To verify normal gene expression in S. oneidensis MR-1, we measured the NADH/NAD+ content of wild type and engineered strains ycel-pncB and nadD-nadE-nadM, respectively.

Methods

We use NAD+/NADH Assay Kit with WST-8 from Beyotime to detect the concentration of NAD(H/+) in S. oneidensis MR-1. We inoculated 1 mLS. oneidensis MR-1 cultured overnight in 100 mL LB medium at 30℃ and 200 rpm. When OD₆₀₀ get to 0.6-0.8,add 0.1 mM IPTG to induce the protein expression and culture 24 hour.Remove 4mL of the bacterial solution and measure NAD(H/+) concentration according to the kit instructions.

Material and Device

: NAD+/NADH Assay Kit with WST-8 from Beyotime,Tecan Infinite® 200 PRO.

Results

We Compared to the wild type, the total amount of NAD(H/+) in S. oneidensis MR-1(nadD-nadE-nadM) increased by 27.34%. This indicates that, S. oneidensis MR-1(nadD-nadE-nadM) facilitates more efficient electron transfer.

Electricity production

Introduction

We built a microbial fuel cell device to test the electricity-producing performance of S. oneidensis MR-1.

Methods

We inoculated S. oneidensis MR-1 cultured overnight in 100 mL LB medium at 30℃ and 200 rpm to OD₆₀₀ to 0.6-0.8. The cultured cells were collected by centrifuge and re-suspended in 140 mL anoditic solution. 50 μg/mL kana antibiotics and 18mM lactate were added to maintain constant culture conditions and 0.1 mM IPTG inducer to initiate gene expression.
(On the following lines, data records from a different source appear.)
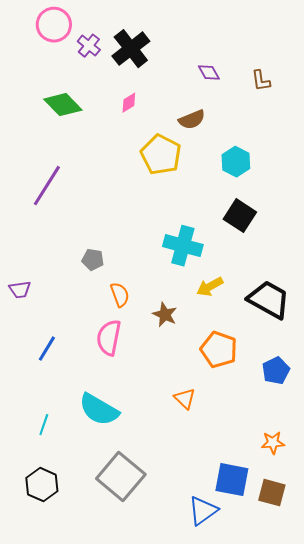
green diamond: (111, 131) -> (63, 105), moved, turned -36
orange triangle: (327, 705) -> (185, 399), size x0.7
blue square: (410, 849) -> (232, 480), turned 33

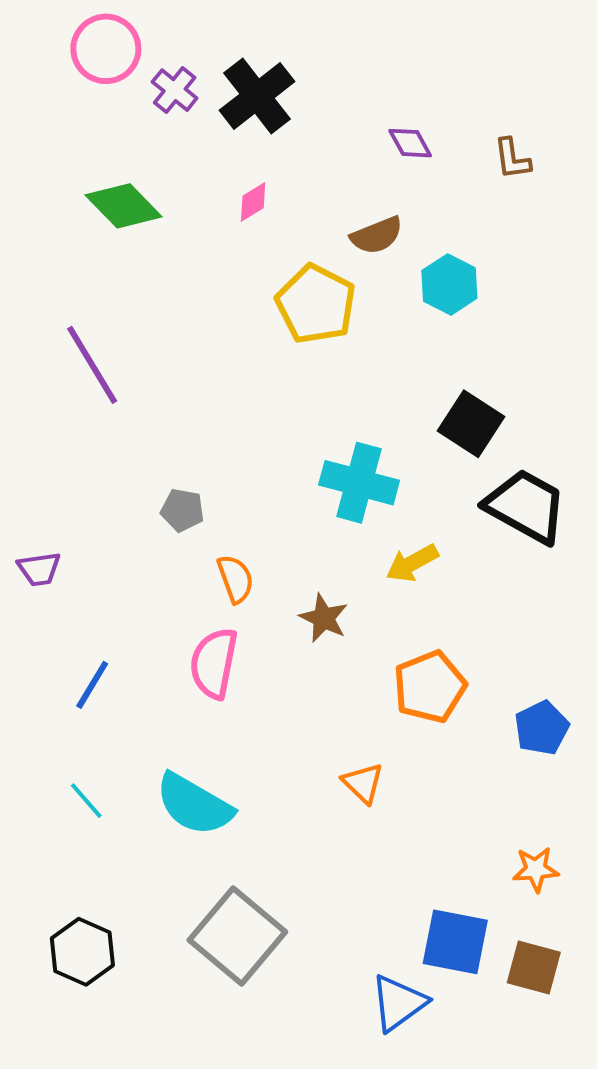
cyan hexagon: (236, 162) -> (449, 284), moved
purple line: (47, 186) -> (92, 365), turned -63
black trapezoid: (269, 300) -> (526, 506), moved
orange pentagon: (219, 350) -> (430, 687), turned 30
cyan line: (44, 425) -> (86, 801), moved, turned -60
The two electrode chambers of MFC are separated by proton exchange membrane, using carbon cloth as cathode and anode electrodes, and then adding 140mL cathode solution to the cathode chamber, using 2kΩ external resistance to close the external circuit.
After construction the MFC, we use a digital multimeter to measure the output voltage of microbial fuel cell. We measured the voltage of S. oneidensis MR-1(nadD-nadE-nadM) and compared them with the voltage of S. oneidensis MR-1. Measure a set of voltages every 6 hours.

Material and Device

Dual-chamber electrochemical devices (140 ml working volume), Nafion 117 proton exchange membranes (DuPont, USA) Carbon cloth (PHYCHEMI, Taiwan, China),VC980 + digital multimeter (VICTOR, China).

Results

The results showed that S. oneidensis MR-1(nadD-nadE-nadM) significantly higher discharge peak and prolonged high-efficiency discharge duration compared to the wild type. The highest out put voltage was up to 150.7 mV, with a 42.32% increase in the hightest power output .. It is speculated that this could be attributed to the ability ofS. oneidensis MR-1(nadD-nadE-nadM) to accelerate intracellular NADH synthesis, resulting in a higher power output.